**ACTION ITEM**
Every record is to be restated exactly, with nothing left out.

[Records from a collection]
--- START ---

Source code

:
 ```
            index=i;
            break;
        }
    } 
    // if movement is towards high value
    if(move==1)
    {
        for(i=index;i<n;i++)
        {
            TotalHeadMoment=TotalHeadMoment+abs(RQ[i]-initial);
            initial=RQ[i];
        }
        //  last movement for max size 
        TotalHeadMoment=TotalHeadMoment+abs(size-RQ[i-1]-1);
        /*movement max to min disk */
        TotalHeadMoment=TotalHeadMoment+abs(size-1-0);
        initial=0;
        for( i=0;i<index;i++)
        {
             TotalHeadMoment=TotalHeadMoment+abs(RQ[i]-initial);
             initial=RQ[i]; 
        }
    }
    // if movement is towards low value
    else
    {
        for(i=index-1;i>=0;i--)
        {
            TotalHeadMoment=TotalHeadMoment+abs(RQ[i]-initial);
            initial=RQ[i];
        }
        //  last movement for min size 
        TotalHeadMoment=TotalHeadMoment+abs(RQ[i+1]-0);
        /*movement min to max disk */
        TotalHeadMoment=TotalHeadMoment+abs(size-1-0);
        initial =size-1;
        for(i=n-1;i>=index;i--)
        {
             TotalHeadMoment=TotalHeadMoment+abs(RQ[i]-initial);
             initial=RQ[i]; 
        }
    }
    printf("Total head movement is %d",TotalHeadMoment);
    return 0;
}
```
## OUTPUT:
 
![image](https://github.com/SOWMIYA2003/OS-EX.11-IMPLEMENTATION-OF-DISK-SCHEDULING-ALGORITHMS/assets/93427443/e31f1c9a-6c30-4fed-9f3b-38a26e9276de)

--- END ---

**YOUR RESPONSE**
Source code

:
 ```
            index=i;
            break;
        }
    } 
    // if movement is towards high value
    if(move==1)
    {
        for(i=index;i<n;i++)
        {
            TotalHeadMoment=TotalHeadMoment+abs(RQ[i]-initial);
            initial=RQ[i];
        }
        //  last movement for max size 
        TotalHeadMoment=TotalHeadMoment+abs(size-RQ[i-1]-1);
        /*movement max to min disk */
        TotalHeadMoment=TotalHeadMoment+abs(size-1-0);
        initial=0;
        for( i=0;i<index;i++)
        {
             TotalHeadMoment=TotalHeadMoment+abs(RQ[i]-initial);
             initial=RQ[i]; 
        }
    }
    // if movement is towards low value
    else
    {
        for(i=index-1;i>=0;i--)
        {
            TotalHeadMoment=TotalHeadMoment+abs(RQ[i]-initial);
            initial=RQ[i];
        }
        //  last movement for min size 
        TotalHeadMoment=TotalHeadMoment+abs(RQ[i+1]-0);
        /*movement min to max disk */
        TotalHeadMoment=TotalHeadMoment+abs(size-1-0);
        initial =size-1;
        for(i=n-1;i>=index;i--)
        {
             TotalHeadMoment=TotalHeadMoment+abs(RQ[i]-initial);
             initial=RQ[i]; 
        }
    }
    printf("Total head movement is %d",TotalHeadMoment);
    return 0;
}
```
## OUTPUT:
 
![image](https://github.com/SOWMIYA2003/OS-EX.11-IMPLEMENTATION-OF-DISK-SCHEDULING-ALGORITHMS/assets/93427443/e31f1c9a-6c30-4fed-9f3b-38a26e9276de)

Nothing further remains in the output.